Extracted text data from the page
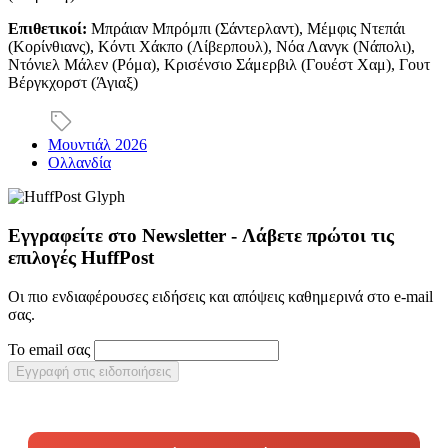
Επιθετικοί:
Μπράιαν Μπρόμπι (Σάντερλαντ), Μέμφις Ντεπάι
(Κορίνθιανς), Κόντι Χάκπο (Λίβερπουλ), Νόα Λανγκ (Νάπολι),
Ντόνιελ Μάλεν (Ρόμα), Κρισένσιο Σάμερβιλ (Γουέστ Χαμ), Γουτ
Βέργκχορστ (Άγιαξ)
Μουντιάλ 2026
Ολλανδία
Εγγραφείτε στο Newsletter - Λάβετε πρώτοι τις
επιλογές HuffPost
Οι πιο ενδιαφέρουσες ειδήσεις και απόψεις καθημερινά στο e-mail
σας.
Το email σας
Εγγραφή στις ειδοποιήσεις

EXERCISE GOAL: Give the text lines from the records as a JSON list of strings, one string per line, with blank lines dropped and the pictures left out.

TASK OUTPUT:
[
  "Επιθετικοί:",
  "Μπράιαν Μπρόμπι (Σάντερλαντ), Μέμφις Ντεπάι",
  "(Κορίνθιανς), Κόντι Χάκπο (Λίβερπουλ), Νόα Λανγκ (Νάπολι),",
  "Ντόνιελ Μάλεν (Ρόμα), Κρισένσιο Σάμερβιλ (Γουέστ Χαμ), Γουτ",
  "Βέργκχορστ (Άγιαξ)",
  "Μουντιάλ 2026",
  "Ολλανδία",
  "Εγγραφείτε στο Newsletter - Λάβετε πρώτοι τις",
  "επιλογές HuffPost",
  "Οι πιο ενδιαφέρουσες ειδήσεις και απόψεις καθημερινά στο e-mail",
  "σας.",
  "Το email σας",
  "Εγγραφή στις ειδοποιήσεις"
]